D’autres manifestations se sont déroulées à Ramadi, chef-lieu de cette province, et dans les villes de Samarra, Mossoul et Baqouba, au nord de Bagdad. Plusieurs rassemblements ont aussi eu lieu dans des quartiers sunnites de Bagdad.
Maliki accuse Al-Qaëda
Pour seule réponse, le premier ministre iraqien a appelé les forces de sécurité à la retenue. Mais il a dans le même temps accusé les manifestants d’être responsables des tensions confessionnelles « exploitées », selon lui, par Al-Qaëda et les « groupes terroristes ». Quant aux revendications des manifestants, M. Maliki continue de faire la sourde oreille.
Les manifestants anti-Maliki, mobilisés depuis plus d’un mois, réclament la libération de prisonniers détenus d’après eux sans inculpation et exigent l’abrogation de lois antiterroristes utilisées, selon eux, à l’encontre de la communauté sunnite par le gouvernement Maliki.
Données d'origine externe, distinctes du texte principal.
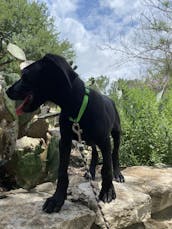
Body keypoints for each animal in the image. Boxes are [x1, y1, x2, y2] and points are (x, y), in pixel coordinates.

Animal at [5, 53, 123, 213]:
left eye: (25, 76)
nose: (7, 91)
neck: (76, 108)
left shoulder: (104, 140)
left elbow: (106, 168)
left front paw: (107, 191)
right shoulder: (65, 142)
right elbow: (62, 173)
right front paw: (57, 199)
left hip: (115, 133)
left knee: (114, 154)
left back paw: (118, 174)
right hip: (89, 140)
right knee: (94, 153)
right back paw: (91, 172)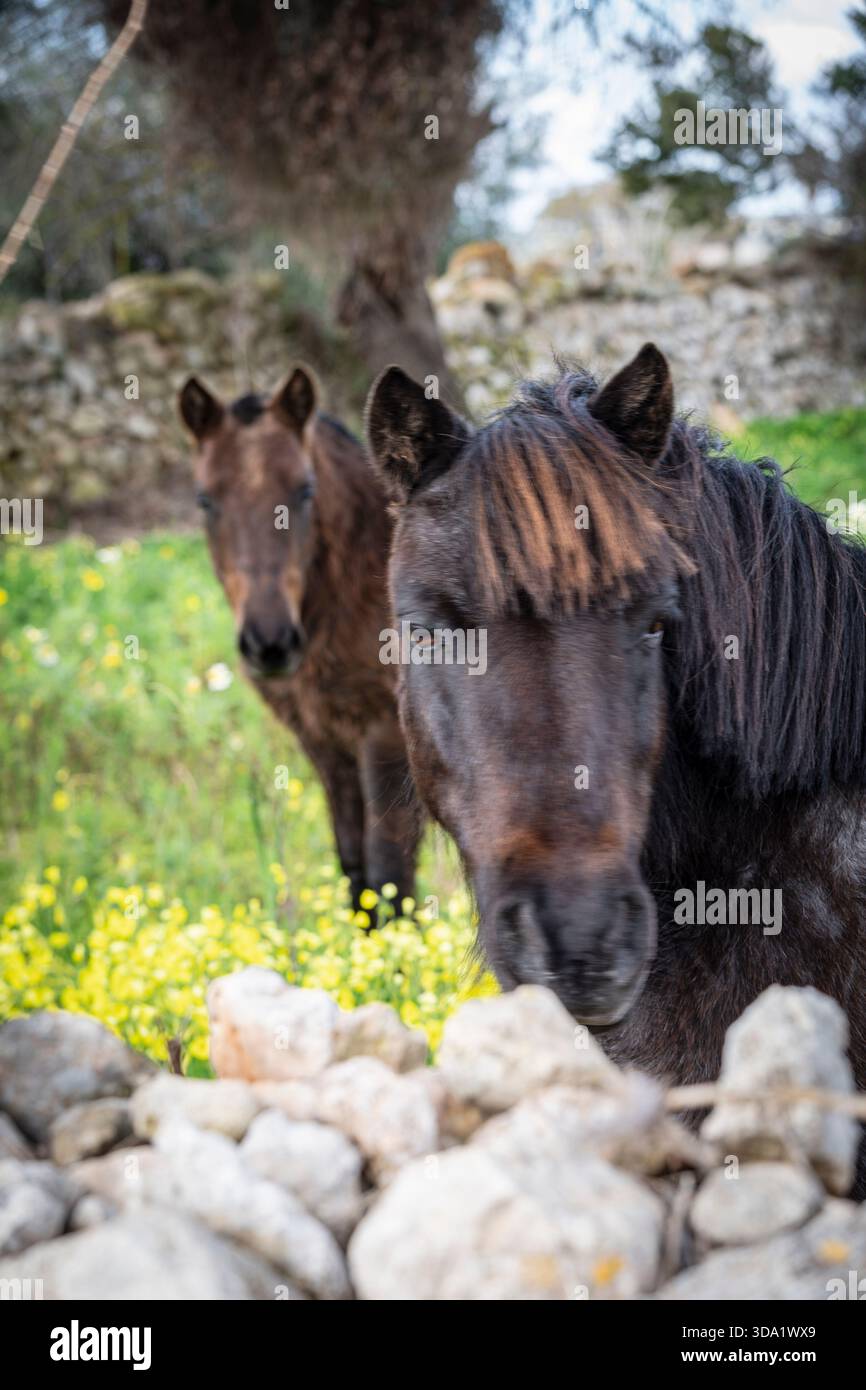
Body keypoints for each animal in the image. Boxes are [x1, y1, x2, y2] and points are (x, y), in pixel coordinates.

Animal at [179, 364, 422, 912]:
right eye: (204, 500)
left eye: (305, 490)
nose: (269, 643)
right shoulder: (323, 740)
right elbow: (356, 870)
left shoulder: (385, 738)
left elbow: (389, 880)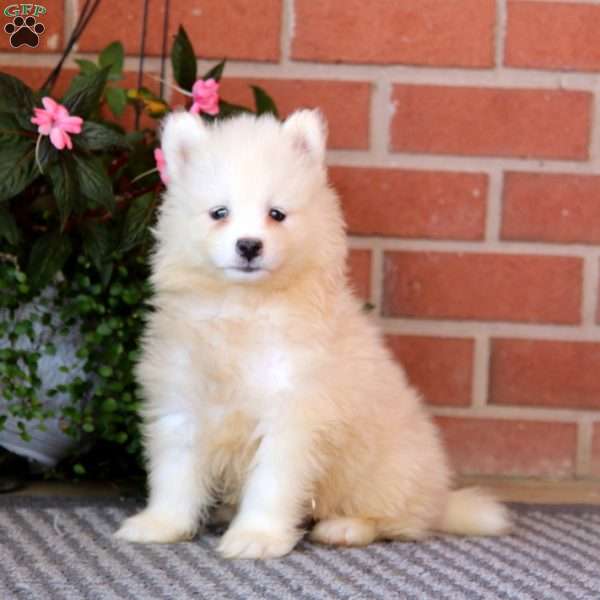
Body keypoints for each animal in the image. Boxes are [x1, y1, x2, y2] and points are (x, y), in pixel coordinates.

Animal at [115, 108, 508, 556]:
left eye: (277, 214)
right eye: (219, 212)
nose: (249, 245)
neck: (243, 307)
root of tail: (441, 498)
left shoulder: (294, 413)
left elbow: (271, 484)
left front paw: (256, 538)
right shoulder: (181, 402)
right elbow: (174, 475)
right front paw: (159, 524)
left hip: (386, 471)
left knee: (397, 519)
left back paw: (344, 528)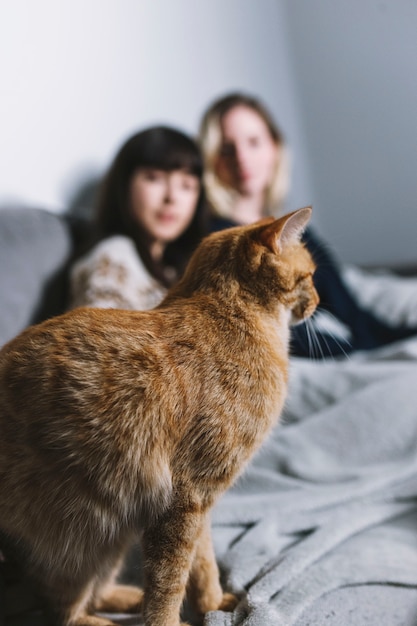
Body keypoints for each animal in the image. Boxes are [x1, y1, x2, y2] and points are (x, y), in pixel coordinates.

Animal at [0, 207, 316, 620]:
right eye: (310, 275)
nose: (318, 301)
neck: (235, 317)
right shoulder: (185, 496)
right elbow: (170, 579)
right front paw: (171, 620)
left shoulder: (201, 501)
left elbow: (203, 561)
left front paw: (212, 603)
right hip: (82, 539)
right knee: (65, 613)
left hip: (113, 538)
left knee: (96, 594)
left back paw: (128, 598)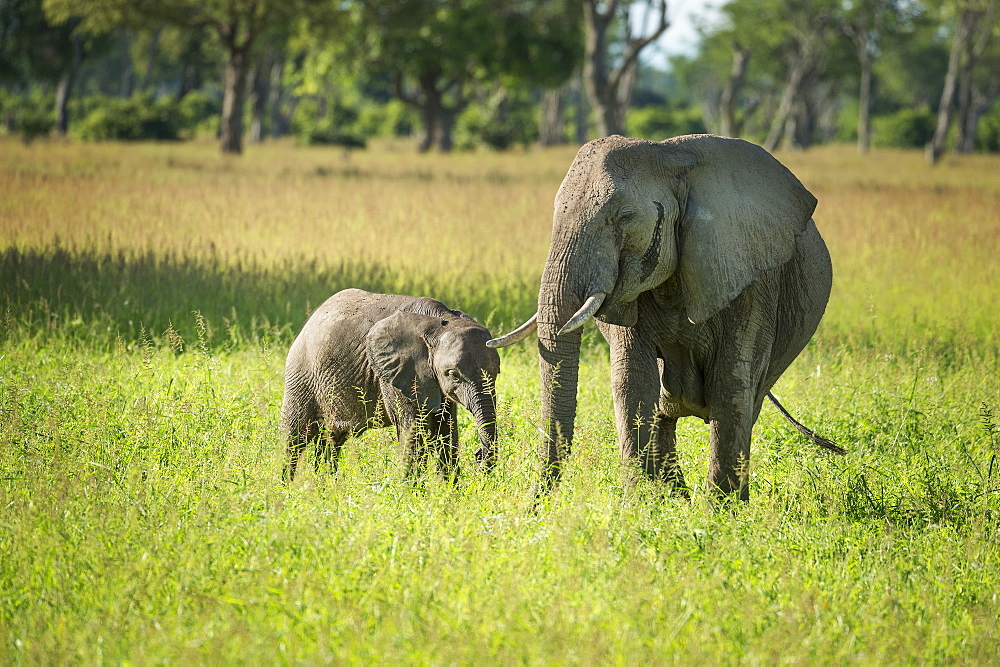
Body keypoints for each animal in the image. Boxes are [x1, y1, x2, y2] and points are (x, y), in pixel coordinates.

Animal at [280, 290, 500, 482]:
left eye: (497, 372)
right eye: (453, 374)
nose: (478, 454)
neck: (440, 323)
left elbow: (446, 430)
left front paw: (449, 493)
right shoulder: (399, 372)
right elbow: (413, 431)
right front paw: (413, 495)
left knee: (331, 441)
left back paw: (323, 490)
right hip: (301, 373)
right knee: (294, 438)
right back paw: (287, 491)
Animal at [488, 134, 840, 500]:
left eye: (625, 216)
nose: (531, 505)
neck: (670, 156)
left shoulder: (752, 278)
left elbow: (730, 383)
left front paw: (722, 510)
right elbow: (632, 380)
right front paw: (643, 505)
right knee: (663, 409)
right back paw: (674, 497)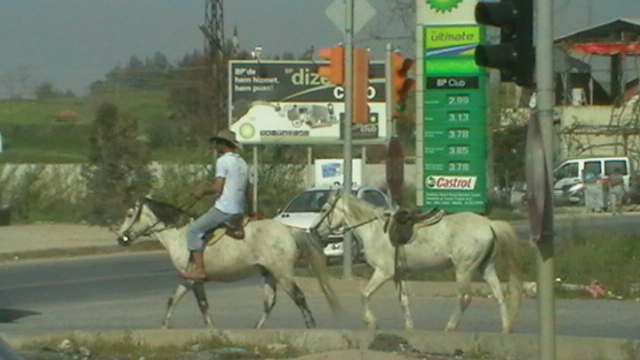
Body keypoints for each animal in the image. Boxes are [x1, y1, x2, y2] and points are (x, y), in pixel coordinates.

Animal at [117, 198, 342, 330]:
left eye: (129, 214)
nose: (120, 239)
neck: (180, 235)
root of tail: (289, 231)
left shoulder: (193, 279)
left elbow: (202, 304)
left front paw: (210, 328)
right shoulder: (188, 277)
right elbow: (174, 299)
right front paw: (164, 326)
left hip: (282, 273)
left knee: (298, 296)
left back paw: (310, 325)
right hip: (268, 274)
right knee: (269, 302)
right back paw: (257, 328)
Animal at [312, 191, 524, 334]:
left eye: (324, 209)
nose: (314, 230)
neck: (375, 230)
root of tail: (488, 223)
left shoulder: (383, 272)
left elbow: (364, 295)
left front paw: (371, 322)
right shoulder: (399, 275)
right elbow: (404, 301)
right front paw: (409, 327)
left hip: (464, 269)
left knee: (464, 298)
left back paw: (450, 326)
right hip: (485, 267)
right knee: (499, 295)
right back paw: (506, 328)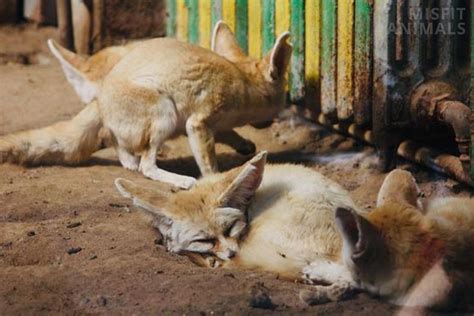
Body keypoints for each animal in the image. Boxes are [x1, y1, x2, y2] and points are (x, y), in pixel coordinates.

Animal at [0, 22, 292, 190]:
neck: (242, 80)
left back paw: (129, 159)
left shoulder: (208, 122)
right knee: (145, 166)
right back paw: (180, 180)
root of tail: (101, 99)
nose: (268, 123)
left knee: (120, 145)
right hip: (164, 112)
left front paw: (245, 144)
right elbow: (209, 162)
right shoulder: (198, 121)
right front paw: (215, 180)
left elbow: (229, 134)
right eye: (281, 101)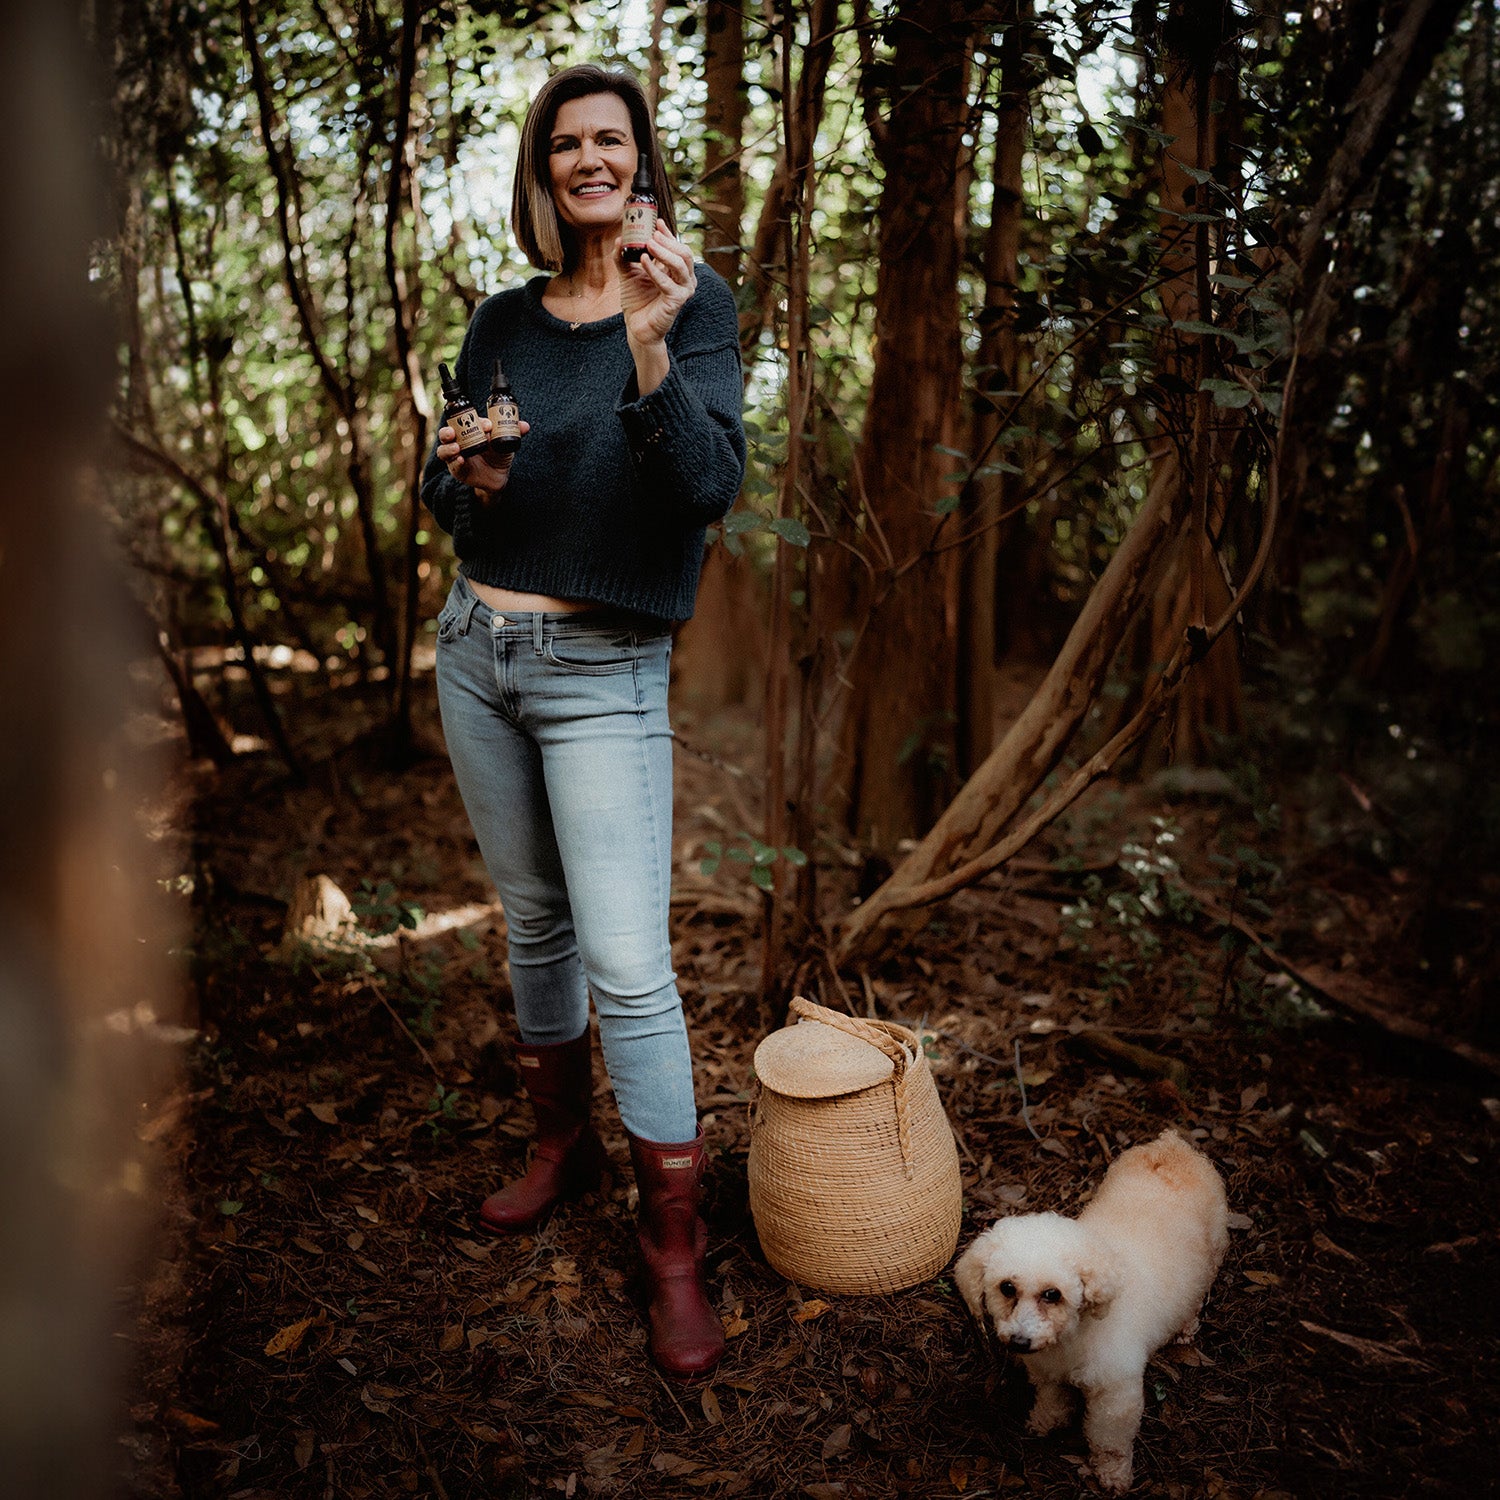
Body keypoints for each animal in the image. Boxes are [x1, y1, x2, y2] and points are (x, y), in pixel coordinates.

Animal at [954, 1128, 1224, 1494]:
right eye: (1007, 1288)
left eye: (1052, 1294)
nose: (1020, 1342)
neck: (1072, 1336)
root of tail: (1171, 1145)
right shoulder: (1048, 1373)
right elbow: (1052, 1399)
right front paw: (1045, 1421)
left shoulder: (1115, 1394)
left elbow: (1110, 1441)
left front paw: (1113, 1474)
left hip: (1212, 1255)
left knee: (1198, 1292)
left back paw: (1185, 1326)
A Baqouba, chef-lieu de la province de Diyala, les manifestants ont appelé à la « chute du régime », brandissant des bannières proclamant « l’Iran dehors, Bagdad toujours libre ». Le gouvernement est accusé d’être sous l’influence de l’Iran chiite. « Le gouvernement devrait répondre immédiatement aux demandes des manifestants, avant que nous ne commencions une révolution et que nous ne le renversions », a prévenu un chef tribal résidant à Baqouba, Hassan Al-Zaïdi, cité par l’AFP. « Si les autorités ne répondent pas aux demandes des manifestants, le processus politique en Iraq risque de s’effondrer », a, de son côté, prévenu Sadr El-Din Al-Qoubanji, responsable au Conseil suprême islamique de l’Iraq, lors de son prêche du vendredi dans la ville sainte de Najaf (centre) (également cité par l’AFP).
Un risque sérieux si le premier ministre continue à s’entêter. Une seule mesure a été prise la semaine dernière pour apaiser les manifestants : les autorités ont annoncé la libération de 888 détenus en deux semaines. Or, les manifestations réclament désormais la démission de Nouri Al-Maliki. Et l’opposition contre ce dernier, accusé d’autoritarisme, est aujourd’hui renforcée, les sunnites ayant reçu le soutien des Kurdes, mais aussi d’une partie des chiites. Ces manifestations aggravent la crise politique qui existait déjà à trois mois d’élections provinciales cruciales qui constitueront un test pour M. Maliki et ses opposants, avant des élections nationales en 2014.
Autre volet de la crise : le Parlement a adopté samedi une mesure limitant à deux le nombre de mandats du premier ministre, une démarche immédiatement dénoncée comme inconstitutionnelle par les alliés du chef du gouvernement, Nouri Al-Maliki. Un total de 170 parmi les 242 présents ont soutenu cette mesure, en vertu de laquelle M. Maliki devrait ainsi quitter son poste après les élections législatives de 2014. Mais ses partisans ont affirmé qu’elle n’était pas contraignante et qu’elle serait soumise aux tribunaux.
Le bloc laïque Iraqiya, soutenu par la minorité sunnite, la principale alliance kurde et le mouvement fidèle au chef radical chiite Moqtada Al-Sadr — tous membres du gouvernement Maliki — seraient les principaux partisans de cette démarche, qui semble viser M. Maliki en particulier, le président du Parlement appartenant à Iraqiya et le président iraqien à l’alliance kurde. Or, la Constitution ne fixe pas de limite aux mandats du premier ministre. D’où l’assurance affichée par les partisans de M. Maliki, qui ont assuré que la démarche serait annulée par la justice, rappelant une décision de la plus haute autorité judiciaire selon laquelle seul le gouvernement pouvait proposer des lois, pas le Parlement.